In West Chicago, two teenage brothers have turned their fall into a rolling stakeout, shadowing federal immigration enforcers tied to Operation Midway Blitz. Armed with a body camera and a cellphone, 16-year-old Sam Luhmann and his 17-year-old brother, Ben, say they’re out to build a public record of agents’ stops, detentions, and courthouse interactions. Their curbside vigil has at times put them within arm’s reach of federal officers — and squarely in the middle of some tense confrontations.

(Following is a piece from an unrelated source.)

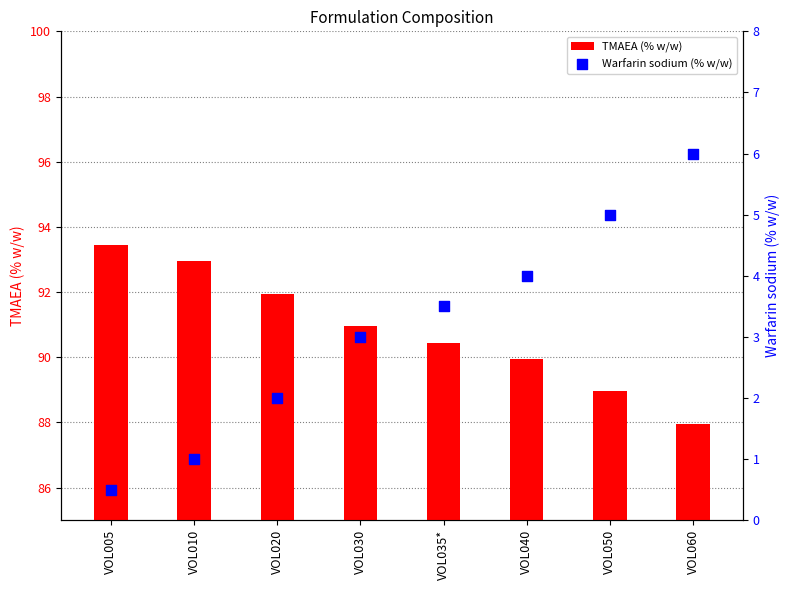

Which series has the largest Y range (max minus min)?

TMAEA (% w/w)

According to the Chicago Tribune, the homeschooled brothers — raised by their mother, Audrey Luhmann — began patrolling around Sept. 15, amid stepped-up activity in heavily Latino suburbs. On Nov. 7 in Elgin, agents pulled them over and surrounded their car; an agent seized Sam’s phone and pushed him against the vehicle, the paper reported. The Tribune also notes that Sam sometimes wears a body camera, while Ben is a high school senior with plans to study music.

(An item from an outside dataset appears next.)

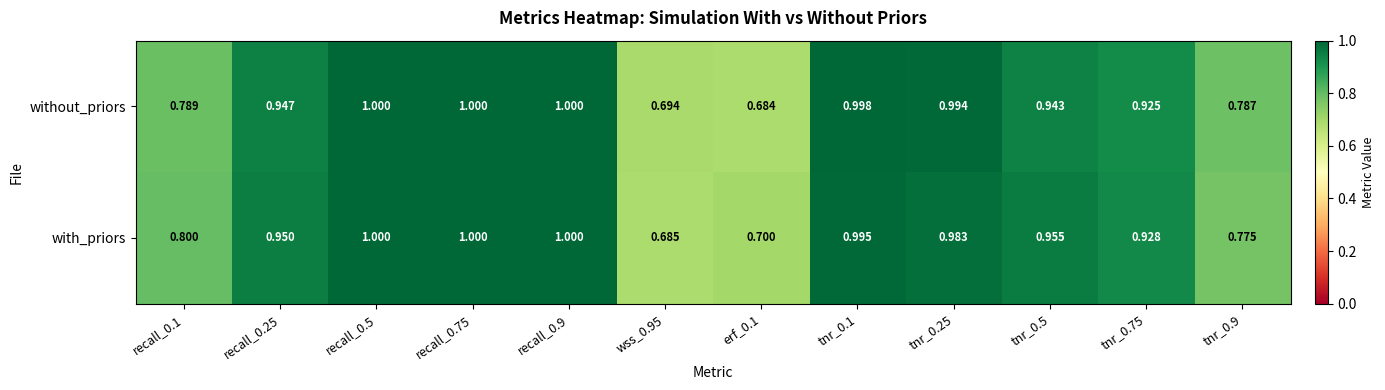

Which series has the largest total across all categories?

with_priors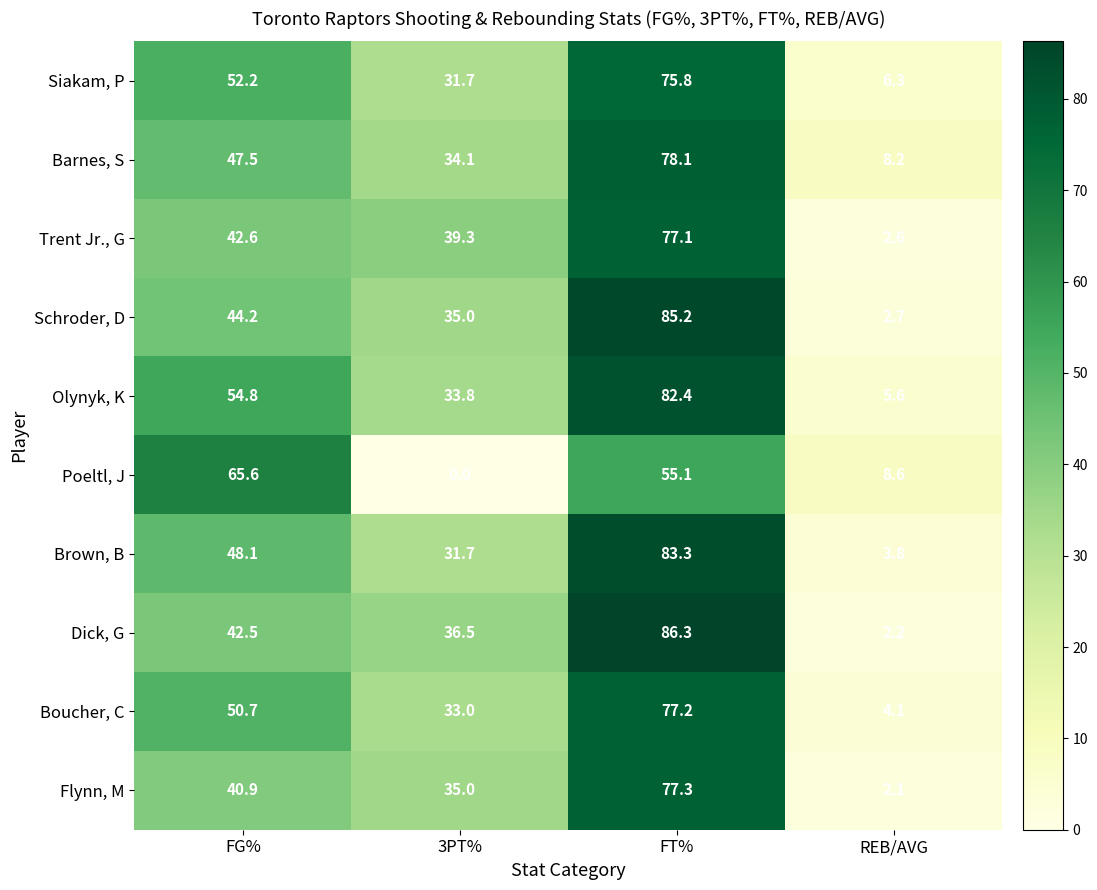

Which series has the widest spread of values?

Dick, G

Operation Midway Blitz and why they patrol
Their routine runs alongside a months-long federal campaign in Chicago known as Operation Midway Blitz, launched in September and credited with hundreds of arrests — and plenty of legal blowback. As WBEZ reported, advocates and attorneys say the Broadview processing center has functioned as a longer-term detention site, with crowded conditions and limited access to counsel.
A federal judge has since ordered the release of more than 300 people detained during the operation, finding some arrests likely violated a consent decree and requiring expanded reporting from federal agencies, Politico reported. That courtroom scrutiny has only sharpened the stakes around what the brothers capture on video.
Protests and clashes outside Broadview
Street-level tensions have flared outside the Broadview facility. Federal agents at least once used tear gas and pepper balls to disperse protesters, the Guardian reported. Community groups have responded with rapid-response teams, legal hotlines, and rallies as arrests have stacked up this fall — the environment that neighbors like the Luhmanns say prompted them to keep watch.
What the brothers say they'll do next
The Chicago Tribune reports that the brothers plan to continue filming as long as the operation lasts, and that they may pivot to supporting affected families if the blitz slows. Family members and local supporters say their motivation is civic duty, not baiting agents.